İttifaklar iki türlü olur. İlki, iki veya daha çok ülkenin belli bir dönem boyunca, ortak bir tehdidi ortadan kaldırmaya dönük olarak bir araya geldikleri birlikteliklerdir. Umumiyetle savaşlar esnasında kurulan ittifaklar böyledir. İkincisi ise ortak siyasi, ekonomik ve askerî amaçlar için tesis edilen ittifaklardır. NATO bu ikinci tür ittifaklar için verilebilecek en “başarılı” örnektir. İkinci Dünya Savaşı ertesinden bugüne, Türkiye ile ABD arasındaki müttefiklik ilişkisi sadece NATO bünyesinde işlev gören bir etkileşim olmanın ötesine geçmiş, taraflar arasında yapılan çok sayıda anlaşmayla NATO görevlerinin ve teşkilatın coğrafi alanının dışında da işleyen çok yönlü bir iş birliği mekanizması oluşturulmuştur. Buna stratejik ittifak yakıştırması bile yapılmıştı.
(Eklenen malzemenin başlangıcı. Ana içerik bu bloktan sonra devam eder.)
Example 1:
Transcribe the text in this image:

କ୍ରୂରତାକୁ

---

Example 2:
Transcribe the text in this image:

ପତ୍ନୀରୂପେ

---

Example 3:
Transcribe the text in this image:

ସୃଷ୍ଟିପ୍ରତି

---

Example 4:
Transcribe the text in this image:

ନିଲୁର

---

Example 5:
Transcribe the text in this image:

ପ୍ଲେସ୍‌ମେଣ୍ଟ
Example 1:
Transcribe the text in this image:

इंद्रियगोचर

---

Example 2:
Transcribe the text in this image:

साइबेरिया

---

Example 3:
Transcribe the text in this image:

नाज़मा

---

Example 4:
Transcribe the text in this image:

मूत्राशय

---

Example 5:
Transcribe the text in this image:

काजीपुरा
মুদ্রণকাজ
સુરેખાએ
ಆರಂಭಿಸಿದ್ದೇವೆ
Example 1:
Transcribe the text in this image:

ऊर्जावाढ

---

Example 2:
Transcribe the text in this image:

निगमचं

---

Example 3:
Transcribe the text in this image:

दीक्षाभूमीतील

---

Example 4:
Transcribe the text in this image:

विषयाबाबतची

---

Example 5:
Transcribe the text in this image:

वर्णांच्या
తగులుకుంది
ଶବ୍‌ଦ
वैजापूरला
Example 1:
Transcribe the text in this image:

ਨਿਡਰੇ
Bugün Türkiye’nin ABD ile, hem NATO içindeki hem de ikili düzeydeki ittifak ilişkisi çatırdamaktadır.
Çünkü ittifak, ortak tehdit algısına dayanır. Türkiye’nin tehdit olarak algıladığı teröristleri ABD beslemektedir.
Çünkü ittifak, karşılıklı güvene dayanır. ABD geziden, FETÖ’ye ve PYD’ye kadar yaptıklarıyla Türkiye’de kendine olan güveni sıfırlamıştır.
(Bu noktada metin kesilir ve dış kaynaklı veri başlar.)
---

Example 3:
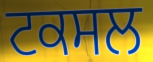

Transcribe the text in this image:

ਟਕਸਲ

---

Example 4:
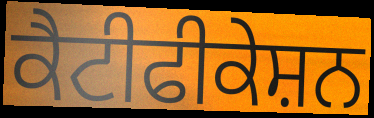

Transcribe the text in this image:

ਕੈਟੀਫੀਕੇਸ਼ਨ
Çünkü ittifak, müttefiklerin birbirlerine isteyerek zarar vermeyecekleri ön kabulüne dayanır. ABD Türkiye’ye taammüden zarar vermektedir. DEAŞ Suriye’den temizlenmesine rağmen ABD ile PYD/YPG teröristleri arasındaki iş birliği devam etmektedir.
Çünkü ittifak, müttefikinin görüşünü almadan onunla ilgili bir konuda adım atmamayı gerektirir. Washington Ankara’yla en ufak bir görüş alışverişi ihtiyacı duymadan Suriye’nin kuzeyinde bir “ordu” kurmaya girişmiştir.
Tabloda zerre kadar belirsizlik bulunmuyor. ABD yönetimi bilerek ve isteyerek Türk-Amerikan ittifakının köküne kibrit suyu döküyor.